Believed to have been developed by Lord Tweedmouth in the late 1800s, the Golden Retriever has its roots in the Scottish Highlands where it was selectively bred for the purposes of hunting, tracking and retrieving upland game, as its name would suggest. By crossing the original flat-coated Retriever with the Tweed Water Spaniel - a breed that is now extinct - the Golden Retriever came into existence, possessing a versatility unmatched by any other canine breed. Despite the general belief in Lord Tweedmouth's claim to the Retriever, analysis of paintings, studbooks and related sources suggests that the breed was in existence long before the 1800s. Today, the modern Golden Retriever is widely considered one of the most popular breeds, not only as a companionable house dog but in obedience, service and therapy.
Easily identifiable for its wavy golden coat, the Retriever is medium-sized with a straight muzzle, large brown eyes, feathering on ears, back of legs, underside of tail and front of neck. The dense, double-coat is common in colour variations of rich gold and cream. Due to its keen senses, gentle temperament and adaptability, the modern Golden Retriever is utilised in various services, including search and rescue, animal-assisted therapy, arson and drug detection and as a guide dog for the blind. As with all retrievers, the Golden Retriever loves water, whether in a pool, lake or the sea.

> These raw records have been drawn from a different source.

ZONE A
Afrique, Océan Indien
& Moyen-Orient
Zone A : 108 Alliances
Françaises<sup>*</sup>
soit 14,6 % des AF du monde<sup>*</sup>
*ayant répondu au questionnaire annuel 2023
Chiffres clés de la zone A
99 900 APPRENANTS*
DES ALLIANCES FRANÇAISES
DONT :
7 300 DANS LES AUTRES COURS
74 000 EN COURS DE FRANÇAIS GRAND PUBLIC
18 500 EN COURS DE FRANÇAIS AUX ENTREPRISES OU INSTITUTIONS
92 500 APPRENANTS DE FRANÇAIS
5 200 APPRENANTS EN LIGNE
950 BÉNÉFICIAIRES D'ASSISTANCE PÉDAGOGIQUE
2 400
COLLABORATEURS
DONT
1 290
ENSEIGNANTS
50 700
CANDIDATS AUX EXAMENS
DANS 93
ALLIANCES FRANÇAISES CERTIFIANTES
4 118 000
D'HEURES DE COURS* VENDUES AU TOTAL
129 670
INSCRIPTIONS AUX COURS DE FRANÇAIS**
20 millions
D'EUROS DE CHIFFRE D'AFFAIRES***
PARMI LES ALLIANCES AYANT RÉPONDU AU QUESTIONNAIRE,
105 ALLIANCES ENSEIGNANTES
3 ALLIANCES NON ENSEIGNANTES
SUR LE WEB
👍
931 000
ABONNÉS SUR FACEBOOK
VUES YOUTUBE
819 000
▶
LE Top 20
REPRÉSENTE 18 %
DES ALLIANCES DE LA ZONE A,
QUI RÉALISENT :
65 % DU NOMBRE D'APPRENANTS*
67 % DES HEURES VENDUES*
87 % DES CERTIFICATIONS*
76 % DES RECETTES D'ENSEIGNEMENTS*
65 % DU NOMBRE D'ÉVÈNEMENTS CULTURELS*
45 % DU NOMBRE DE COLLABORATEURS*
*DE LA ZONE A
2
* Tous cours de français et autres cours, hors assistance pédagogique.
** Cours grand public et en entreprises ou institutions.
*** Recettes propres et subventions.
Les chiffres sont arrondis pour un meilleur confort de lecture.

Highly trainable, the breed is the ideal choice for the modern family or dedicated sole owner. Whilst a Golden Retriever might make a good watch dog, alerting its owner to the presence of a stranger, its capacity to guard is easily matched due to the breed's inherent love of people. Compatible with children and other domestic animals, the Golden Retriever is affectionate, loyal, obedient and fun-loving, making a great addition to any home setting. On average, a Golden Retriever will weigh 27-40 kg depending on its gender, with a life expectancy of 10-12 years when shown the appropriate care.

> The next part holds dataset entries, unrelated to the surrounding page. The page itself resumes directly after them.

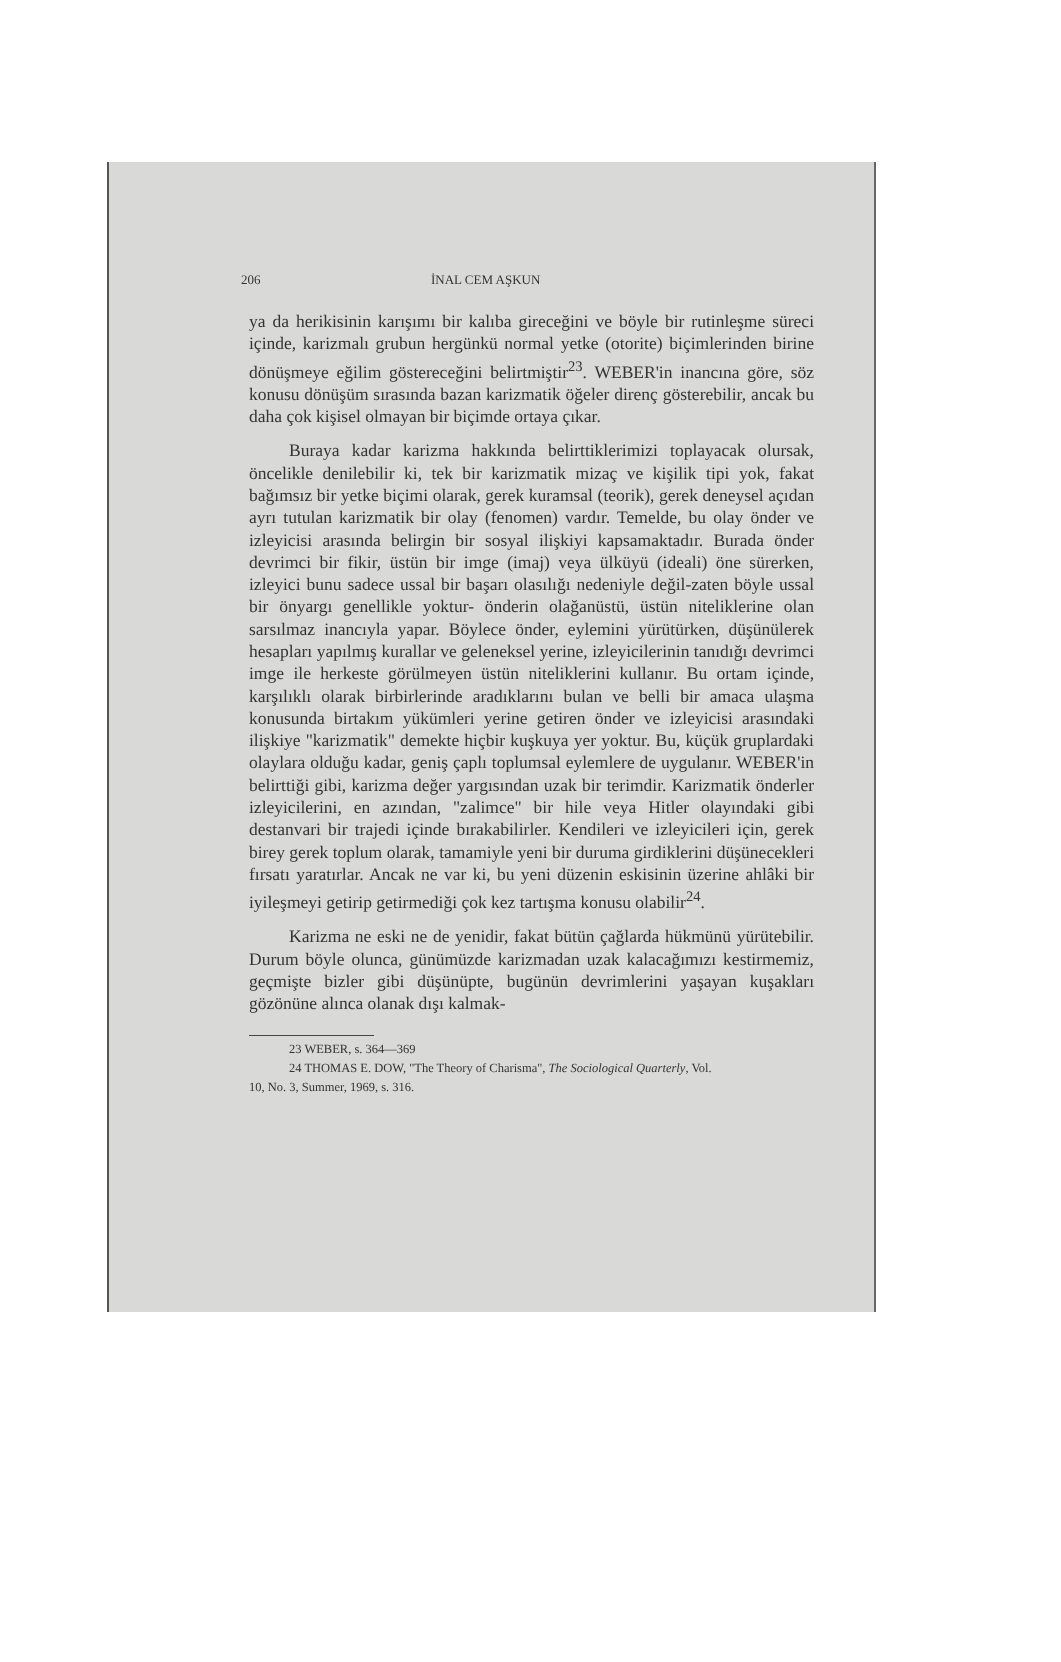206 İNAL CEM AŞKUN
ya da herikisinin karışımı bir kalıba gireceğini ve böyle bir rutinleşme süreci içinde, karizmalı grubun hergünkü normal yetke (otorite) biçimlerinden birine dönüşmeye eğilim göstereceğini belirtmiştir<sup>23</sup>. WEBER'in inancına göre, söz konusu dönüşüm sırasında bazan karizmatik öğeler direnç gösterebilir, ancak bu daha çok kişisel olmayan bir biçimde ortaya çıkar.
Buraya kadar karizma hakkında belirttiklerimizi toplayacak olursak, öncelikle denilebilir ki, tek bir karizmatik mizaç ve kişilik tipi yok, fakat bağımsız bir yetke biçimi olarak, gerek kuramsal (teorik), gerek deneysel açıdan ayrı tutulan karizmatik bir olay (fenomen) vardır. Temelde, bu olay önder ve izleyicisi arasında belirgin bir sosyal ilişkiyi kapsamaktadır. Burada önder devrimci bir fikir, üstün bir imge (imaj) veya ülküyü (ideali) öne sürerken, izleyici bunu sadece ussal bir başarı olasılığı nedeniyle değil-zaten böyle ussal bir önyargı genellikle yoktur- önderin olağanüstü, üstün niteliklerine olan sarsılmaz inancıyla yapar. Böylece önder, eylemini yürütürken, düşünülerek hesapları yapılmış kurallar ve geleneksel yerine, izleyicilerinin tanıdığı devrimci imge ile herkeste görülmeyen üstün niteliklerini kullanır. Bu ortam içinde, karşılıklı olarak birbirlerinde aradıklarını bulan ve belli bir amaca ulaşma konusunda birtakım yükümleri yerine getiren önder ve izleyicisi arasındaki ilişkiye "karizmatik" demekte hiçbir kuşkuya yer yoktur. Bu, küçük gruplardaki olaylara olduğu kadar, geniş çaplı toplumsal eylemlere de uygulanır. WEBER'in belirttiği gibi, karizma değer yargısından uzak bir terimdir. Karizmatik önderler izleyicilerini, en azından, "zalimce" bir hile veya Hitler olayındaki gibi destanvari bir trajedi içinde bırakabilirler. Kendileri ve izleyicileri için, gerek birey gerek toplum olarak, tamamiyle yeni bir duruma girdiklerini düşünecekleri fırsatı yaratırlar. Ancak ne var ki, bu yeni düzenin eskisinin üzerine ahlâki bir iyileşmeyi getirip getirmediği çok kez tartışma konusu olabilir<sup>24</sup>.
Karizma ne eski ne de yenidir, fakat bütün çağlarda hükmünü yürütebilir. Durum böyle olunca, günümüzde karizmadan uzak kalacağımızı kestirmemiz, geçmişte bizler gibi düşünüpte, bugünün devrimlerini yaşayan kuşakları gözönüne alınca olanak dışı kalmak-
23 WEBER, s. 364—369
24 THOMAS E. DOW, "The Theory of Charisma", The Sociological Quarterly, Vol.
10, No. 3, Summer, 1969, s. 316.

Breed-specific health complaints include hip dysplasia, skin allergies and congenital eye defects. More serious ailments specific to the Retriever include von Willebrand's disease - a bleeding disorder, heart disease and cancer, with the Golden Retriever being particularly prone to developing mast-cell tumours. Procuring weight easily, the feeding of human foods is not encouraged for this breed as even the smallest amount of excess fat can lead to detrimental weight gain.